A four-page plan of action developed by Metro health officials lays out a plan to “address the inequities within these communities, and to fully engage them to help mitigate further spread of COVID-19.”

“Issues include a connection to the news in their home countries, where the public is often told COVID is not real or particularly dangerous; mistrust of government; and financial disincentives for being tested or disclosing test results to an employer,” the plan said.

The plan calls for a media and public relations strategy to provide education about the virus, dispel myths and encourage testing and social distancing — developing materials in at least 11 languages

The plan calls for hiring caseworkers, distributing hotel vouchers, creating a Spanish-language hotline, developing a multi-language media education campaign, handing out PPE and providing mobile testing to areas identified as virus hotspots.

From mid-April to mid-June, clusters of positive cases have loomed in three settings, according to health officials. They are: construction, commercial production/warehouses and long-term care/assisted living facilities.

“There is significant intersectionality between these first two settings and the immigrant and refugee populations,” the plan document said. “To date there is no confirmed transmission occurring among protest attendees, mass gatherings or to patrons of public facilities in Nashville-Davidson County.”

The plan calls for a media and public relations strategy to provide education about the virus, dispel myths and encourage testing and social distancing — developing materials in at least 11 languages, including Spanish, Levantine Arabic, Kurish, Ethiopian, Chinese, Somali, Egyptian Arabic, Korean, Burmese, Nepali and Karen, a language spoken in Burman and Thailand.

Working with community groups, churches and non-English-language newspapers, TV and radio, city officials hope to distribute signs and social media messages, as well as recruit community leaders to record their own video messages to share.

The city will also pay for ads in Latino media outlets to promote testing sites and health protocols and pitch news stories featuring individuals who have recovered from COVID-19.

Metro officials said that part of the challenge is combating misinformation about the virus.

Immigrant advocates and councilmembers for weeks have complained that the city’s main testing site locations and hours make it difficult for working people and people without transportation to obtain testing.

The city’s plan calls for deploying mobile testing teams to sites with identified clusters of positive cases until at least August 23.

The mobile teams will work evenings and weekends.

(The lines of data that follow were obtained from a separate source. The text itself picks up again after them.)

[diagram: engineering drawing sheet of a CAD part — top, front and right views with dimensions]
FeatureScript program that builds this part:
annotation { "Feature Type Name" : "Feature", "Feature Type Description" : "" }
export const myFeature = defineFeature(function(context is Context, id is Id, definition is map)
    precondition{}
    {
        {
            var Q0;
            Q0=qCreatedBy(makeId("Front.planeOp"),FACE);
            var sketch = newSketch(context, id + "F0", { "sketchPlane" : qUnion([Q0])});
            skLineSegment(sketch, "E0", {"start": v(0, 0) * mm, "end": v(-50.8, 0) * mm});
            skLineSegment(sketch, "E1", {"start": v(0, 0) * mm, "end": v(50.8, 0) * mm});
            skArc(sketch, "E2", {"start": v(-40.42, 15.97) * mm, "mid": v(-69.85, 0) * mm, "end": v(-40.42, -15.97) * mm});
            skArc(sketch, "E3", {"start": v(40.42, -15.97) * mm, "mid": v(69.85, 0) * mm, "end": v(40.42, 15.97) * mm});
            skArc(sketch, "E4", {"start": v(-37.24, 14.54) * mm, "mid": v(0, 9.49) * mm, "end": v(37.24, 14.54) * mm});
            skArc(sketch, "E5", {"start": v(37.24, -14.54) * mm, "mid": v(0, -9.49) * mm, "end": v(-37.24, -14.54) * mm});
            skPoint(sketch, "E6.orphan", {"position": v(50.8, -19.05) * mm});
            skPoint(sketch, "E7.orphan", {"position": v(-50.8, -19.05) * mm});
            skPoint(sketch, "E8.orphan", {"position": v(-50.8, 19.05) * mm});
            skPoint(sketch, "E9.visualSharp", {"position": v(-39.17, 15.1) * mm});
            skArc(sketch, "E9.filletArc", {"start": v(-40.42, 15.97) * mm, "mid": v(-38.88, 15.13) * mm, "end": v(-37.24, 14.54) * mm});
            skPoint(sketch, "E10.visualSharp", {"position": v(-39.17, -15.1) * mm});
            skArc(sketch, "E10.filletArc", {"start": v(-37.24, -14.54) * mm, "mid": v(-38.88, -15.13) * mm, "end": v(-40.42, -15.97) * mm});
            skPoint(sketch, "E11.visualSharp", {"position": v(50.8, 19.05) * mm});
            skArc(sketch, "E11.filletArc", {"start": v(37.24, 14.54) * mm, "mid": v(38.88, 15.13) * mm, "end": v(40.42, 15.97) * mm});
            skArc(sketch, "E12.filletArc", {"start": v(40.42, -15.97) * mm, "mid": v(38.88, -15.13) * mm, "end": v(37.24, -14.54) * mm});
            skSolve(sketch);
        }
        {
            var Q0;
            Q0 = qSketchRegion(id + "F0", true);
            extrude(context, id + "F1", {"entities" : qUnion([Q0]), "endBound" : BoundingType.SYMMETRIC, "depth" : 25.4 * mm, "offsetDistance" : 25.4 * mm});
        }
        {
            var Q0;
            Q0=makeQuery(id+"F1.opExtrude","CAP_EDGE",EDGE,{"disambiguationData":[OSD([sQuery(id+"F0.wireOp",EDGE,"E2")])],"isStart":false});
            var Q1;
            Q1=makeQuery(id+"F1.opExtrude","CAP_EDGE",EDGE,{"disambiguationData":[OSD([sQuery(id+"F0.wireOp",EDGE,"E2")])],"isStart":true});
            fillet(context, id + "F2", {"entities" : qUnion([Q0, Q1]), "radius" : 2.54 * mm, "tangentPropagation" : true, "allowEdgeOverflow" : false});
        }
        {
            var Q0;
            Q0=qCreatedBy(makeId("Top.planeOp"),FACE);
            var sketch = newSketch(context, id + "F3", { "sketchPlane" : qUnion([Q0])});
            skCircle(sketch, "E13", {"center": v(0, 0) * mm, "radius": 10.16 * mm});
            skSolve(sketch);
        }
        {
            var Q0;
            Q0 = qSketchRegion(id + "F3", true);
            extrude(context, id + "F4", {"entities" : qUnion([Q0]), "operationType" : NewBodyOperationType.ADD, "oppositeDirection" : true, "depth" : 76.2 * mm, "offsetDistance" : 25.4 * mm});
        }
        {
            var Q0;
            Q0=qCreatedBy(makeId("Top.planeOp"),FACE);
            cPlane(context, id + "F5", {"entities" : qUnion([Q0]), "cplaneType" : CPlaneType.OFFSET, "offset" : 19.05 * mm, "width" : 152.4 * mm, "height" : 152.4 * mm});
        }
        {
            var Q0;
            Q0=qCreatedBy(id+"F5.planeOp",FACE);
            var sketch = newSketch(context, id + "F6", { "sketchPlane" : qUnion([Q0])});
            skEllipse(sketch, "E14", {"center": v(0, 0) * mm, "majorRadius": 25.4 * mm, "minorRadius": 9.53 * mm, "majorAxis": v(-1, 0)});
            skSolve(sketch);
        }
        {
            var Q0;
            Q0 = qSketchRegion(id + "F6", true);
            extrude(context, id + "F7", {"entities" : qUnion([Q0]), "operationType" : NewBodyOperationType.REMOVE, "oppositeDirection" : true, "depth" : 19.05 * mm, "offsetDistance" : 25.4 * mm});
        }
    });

The mobile testing sites will be half-staffed by July 3 and fully staffed by July 10 in order to test at 3-5 hotspots each week, according to the plan.

Metro’s action plan also calls for the launch of a “community-response consortium outreach response” by July 6 that will staff a dedicated Spanish-language COVID-19 hotline, collect anonymous complaints, conduct home visits and connect with food banks and social service agencies to provide needed aid.

This group will also provide hotel vouchers on an as-needed basis to people with COVID-19 who live in multi-generational or crowded homes where self-isolating is difficult.

Under the plan, officials will distribute masks and signs to businesses via roaming teams and create multiple pickup sites for PPEs, including Plaza Mariachi and a St. Thomas health clinic on Edmondson Pike.

The city plans to hire ten native Spanish speaking investigators to conduct contact tracing and to hire an unspecified number of community health workers to work at Siloam Health.